[Supplied material Boundary: Start]

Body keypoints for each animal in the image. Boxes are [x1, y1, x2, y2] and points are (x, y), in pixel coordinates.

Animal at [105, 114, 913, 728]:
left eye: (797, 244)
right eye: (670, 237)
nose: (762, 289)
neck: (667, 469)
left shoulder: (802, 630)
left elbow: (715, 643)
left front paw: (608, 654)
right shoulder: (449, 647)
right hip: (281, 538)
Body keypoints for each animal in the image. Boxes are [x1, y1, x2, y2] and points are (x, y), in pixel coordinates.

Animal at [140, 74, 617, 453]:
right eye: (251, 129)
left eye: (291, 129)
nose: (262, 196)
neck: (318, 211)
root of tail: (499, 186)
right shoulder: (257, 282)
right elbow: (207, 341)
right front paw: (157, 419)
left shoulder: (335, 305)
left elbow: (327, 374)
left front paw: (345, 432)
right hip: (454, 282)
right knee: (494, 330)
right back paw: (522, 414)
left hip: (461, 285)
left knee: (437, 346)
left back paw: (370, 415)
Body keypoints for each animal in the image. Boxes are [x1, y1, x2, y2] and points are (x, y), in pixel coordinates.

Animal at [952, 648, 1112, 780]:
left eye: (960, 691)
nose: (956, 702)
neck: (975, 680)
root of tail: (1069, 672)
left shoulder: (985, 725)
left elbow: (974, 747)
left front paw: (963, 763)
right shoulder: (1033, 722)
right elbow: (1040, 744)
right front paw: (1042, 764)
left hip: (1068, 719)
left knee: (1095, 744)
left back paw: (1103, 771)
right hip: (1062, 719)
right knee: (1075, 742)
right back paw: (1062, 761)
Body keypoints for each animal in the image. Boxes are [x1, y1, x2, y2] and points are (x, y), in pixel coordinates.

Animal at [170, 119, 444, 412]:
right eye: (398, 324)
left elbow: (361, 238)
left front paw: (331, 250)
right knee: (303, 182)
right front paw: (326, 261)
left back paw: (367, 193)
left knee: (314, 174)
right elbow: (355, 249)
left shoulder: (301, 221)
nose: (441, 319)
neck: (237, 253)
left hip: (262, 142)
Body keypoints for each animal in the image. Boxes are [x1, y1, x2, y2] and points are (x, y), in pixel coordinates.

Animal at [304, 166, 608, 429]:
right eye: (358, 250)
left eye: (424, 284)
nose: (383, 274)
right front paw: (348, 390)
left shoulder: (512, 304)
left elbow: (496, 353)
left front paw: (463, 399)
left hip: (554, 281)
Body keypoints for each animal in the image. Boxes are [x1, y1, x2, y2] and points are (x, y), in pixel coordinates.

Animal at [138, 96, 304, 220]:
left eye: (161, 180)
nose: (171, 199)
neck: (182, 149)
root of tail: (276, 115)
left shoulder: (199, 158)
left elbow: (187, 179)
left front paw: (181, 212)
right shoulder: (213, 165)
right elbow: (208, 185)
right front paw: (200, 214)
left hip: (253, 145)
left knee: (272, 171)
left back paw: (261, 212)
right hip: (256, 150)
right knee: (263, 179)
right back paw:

[Supplied material Boundary: End]

*The task*:
All lines above from the line with "neck: (318, 211)" through the line with "left hip: (262, 142)", both included, are to be set down exactly, with nothing else.

*Solution*:
neck: (318, 211)
root of tail: (499, 186)
right shoulder: (257, 282)
right elbow: (207, 341)
right front paw: (157, 419)
left shoulder: (335, 305)
left elbow: (327, 374)
left front paw: (345, 432)
right hip: (454, 282)
right knee: (494, 330)
right back paw: (522, 414)
left hip: (461, 285)
left knee: (437, 346)
left back paw: (370, 415)
Body keypoints for each animal in the image. Boxes are [x1, y1, x2, y2] and points are (x, y), in pixel coordinates.

Animal at [952, 648, 1112, 780]:
left eye: (960, 691)
nose: (956, 702)
neck: (975, 680)
root of tail: (1069, 672)
left shoulder: (985, 725)
left elbow: (974, 747)
left front paw: (963, 763)
right shoulder: (1033, 722)
right elbow: (1040, 744)
right front paw: (1042, 764)
left hip: (1068, 719)
left knee: (1095, 744)
left back paw: (1103, 771)
right hip: (1062, 719)
right knee: (1075, 742)
right back paw: (1062, 761)
Body keypoints for each animal in the image. Boxes are [x1, y1, x2, y2] and points are (x, y), in pixel coordinates.

Animal at [170, 119, 444, 412]:
right eye: (398, 324)
left elbow: (361, 238)
left front paw: (331, 250)
right knee: (303, 182)
right front paw: (326, 261)
left back paw: (367, 193)
left knee: (314, 174)
right elbow: (355, 249)
left shoulder: (301, 221)
nose: (441, 319)
neck: (237, 253)
left hip: (262, 142)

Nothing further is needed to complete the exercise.